Der Vergleich zwischen den Regelungen des § 356 Abs. 5 und § 312a Abs. 3 Satz 2 BGB hinkt insofern auch, als dass letztere Vorschrift eine ausdrückliche Regelung zum Verbot von Voreinstellungen trifft und erstere gerade nicht.

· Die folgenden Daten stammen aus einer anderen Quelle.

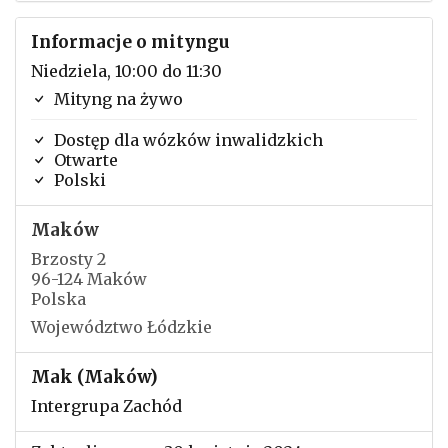
Informacje o mityngu
Niedziela, 10:00 do 11:30
Mityng na żywo
Dostęp dla wózków inwalidzkich
Otwarte
Polski
Maków
Brzosty 2
96-124 Maków
Polska
Województwo Łódzkie
Mak (Maków)
Intergrupa Zachód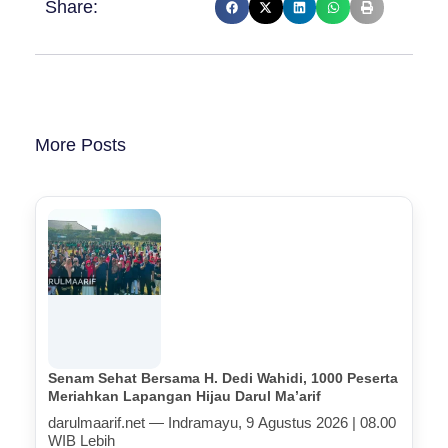
Share:
More Posts
Senam Sehat Bersama H. Dedi Wahidi, 1000 Peserta
Meriahkan Lapangan Hijau Darul Ma’arif
darulmaarif.net — Indramayu, 9 Agustus 2026 | 08.00
WIB Lebih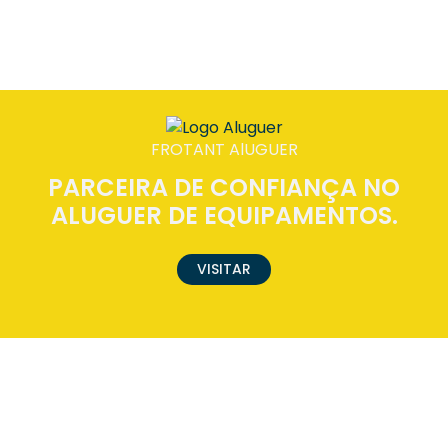
FROTANT AlUGUER
PARCEIRA DE CONFIANÇA NO
ALUGUER DE EQUIPAMENTOS.
VISITAR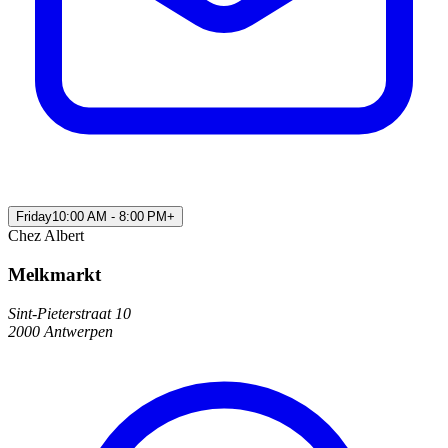
Friday
10:00 AM - 8:00 PM
+
Chez Albert
Melkmarkt
Sint-Pieterstraat 10
2000 Antwerpen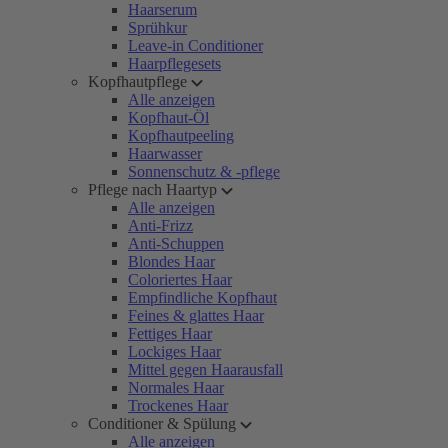
Haarserum
Sprühkur
Leave-in Conditioner
Haarpflegesets
Kopfhautpflege
Alle anzeigen
Kopfhaut-Öl
Kopfhautpeeling
Haarwasser
Sonnenschutz & -pflege
Pflege nach Haartyp
Alle anzeigen
Anti-Frizz
Anti-Schuppen
Blondes Haar
Coloriertes Haar
Empfindliche Kopfhaut
Feines & glattes Haar
Fettiges Haar
Lockiges Haar
Mittel gegen Haarausfall
Normales Haar
Trockenes Haar
Conditioner & Spülung
Alle anzeigen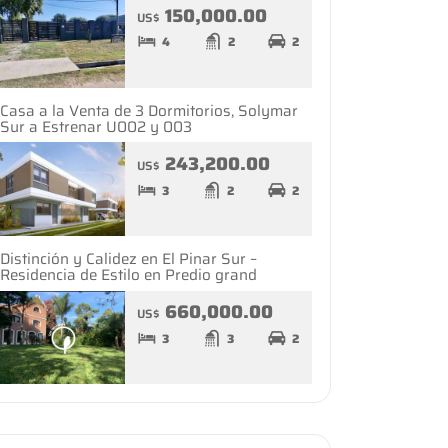
150,000.00
US$
4
2
2
Casa a la Venta de 3 Dormitorios, Solymar
Sur a Estrenar U002 y 003
243,200.00
US$
3
2
2
Distinción y Calidez en El Pinar Sur –
Residencia de Estilo en Predio grand
660,000.00
US$
3
3
2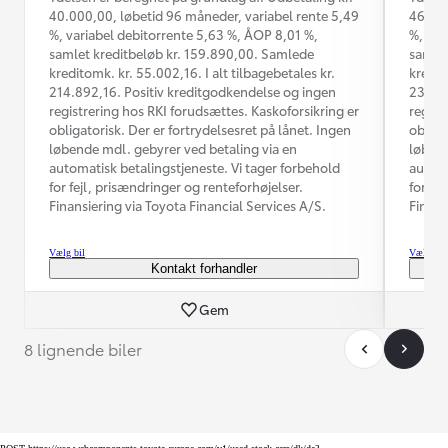
40.000,00, løbetid 96 måneder, variabel rente 5,49
46.000
%, variabel debitorrente 5,63 %, ÅOP 8,01 %,
%, var
samlet kreditbeløb kr. 159.890,00. Samlede
samlet
kreditomk. kr. 55.002,16. I alt tilbagebetales kr.
kredit
214.892,16. Positiv kreditgodkendelse og ingen
231.47
registrering hos RKI forudsættes. Kaskoforsikring er
regist
obligatorisk. Der er fortrydelsesret på lånet. Ingen
obliga
løbende mdl. gebyrer ved betaling via en
løbend
automatisk betalingstjeneste. Vi tager forbehold
automa
for fejl, prisændringer og renteforhøjelser.
for fe
Finansiering via Toyota Financial Services A/S.
Finans
Vælg bil
Vælg bil
Kontakt forhandler
Gem
8 lignende biler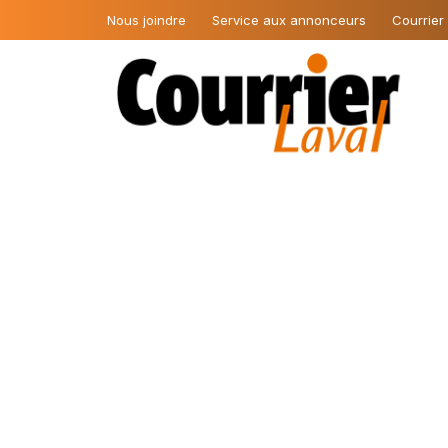
Nous joindre
Service aux annonceurs
Courrier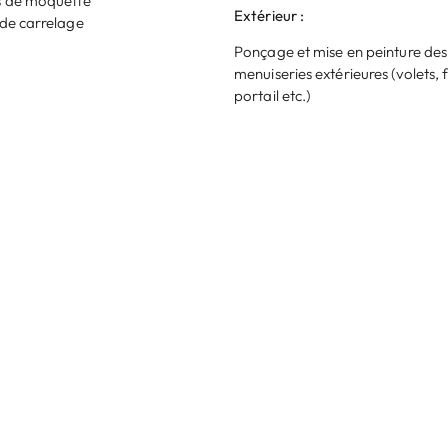
s de moquette
Extérieur :
de carrelage
Ponçage et mise en peinture des
menuiseries extérieures (volets, 
portail etc.)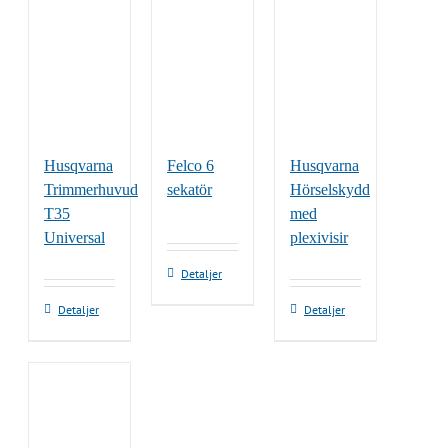
Husqvarna
Felco 6
Husqvarna
Trimmerhuvud
sekatör
Hörselskydd
T35
med
Universal
plexivisir
Detaljer
Detaljer
Detaljer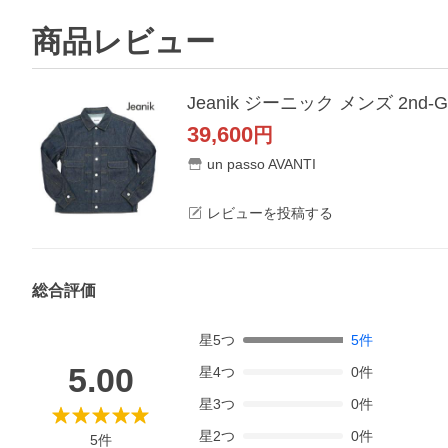
商品レビュー
Jeanik ジーニック メンズ 2nd
39,600
円
un passo AVANTI
レビューを投稿する
総合評価
星
5
つ
5
件
5.00
星
4
つ
0
件
星
3
つ
0
件
星
2
つ
0
件
5
件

Anders als das die Landgerichte in Köln, Berlin und Karlsruhe hat es auch das OLG Karlsruhe gesehen. In einer mittlerweile rechtskräftigen Entscheidung (OLG Karlsruhe, Urt. v. 11. Juli 2018, Az.: 6 U 108/16) hat es zwar die konkret zu bewertende Gestaltung des Hinweises nicht für ausreichend gehalten, aber ausdrücklich die Möglichkeit einer Verbindung beider Erklärungen bejaht, solange die Erklärung über den Verzicht auf das Widerrufsrecht hinreichend „prominent“ gestaltet ist. Wörtlich führt es aus:

Eine rechtskonforme Gestaltung, die tatsächlich zum Erlöschen des Widerrufsrechts führt, ist technisch ohne weiteres möglich. In Betracht kommt […] eine prominentere Hervorhebung des Umstandes, dass mit der Betätigung der Schaltfläche „Jetzt kaufen“ eben nicht allein ein Zahlungspflichten begründender Vertrag zustandekommt, sondern vermittels der Zustimmung zur sofortigen Ausführung auch auf ein an sich bestehendes Widerrufsrecht verzichtet wird.

Fazit

Wie ein Anbieter digitaler Inhalte die zu seinem Schutz in das Gesetz aufgenommene Regelung zum Verzicht auf das Widerrufsrecht in praxistauglicher Weise rechtssicher nutzen kann, ist weiter unklar. Das Urteil aus Köln ist noch nicht rechtskräftig. Der Fall bietet daher die Chance einer höchstrichterlichen Klärung. Wir bleiben dran und werden weiter berichten.

In der Zwischenzeit sollten sich Anbieter, die einen Verzicht auf das Widerrufsrecht implementieren möchten, in Vorsicht üben und im Zweifelsfall Verzichtserklärungen durch gesonderte Checkboxen oder Pop-Ups einholen.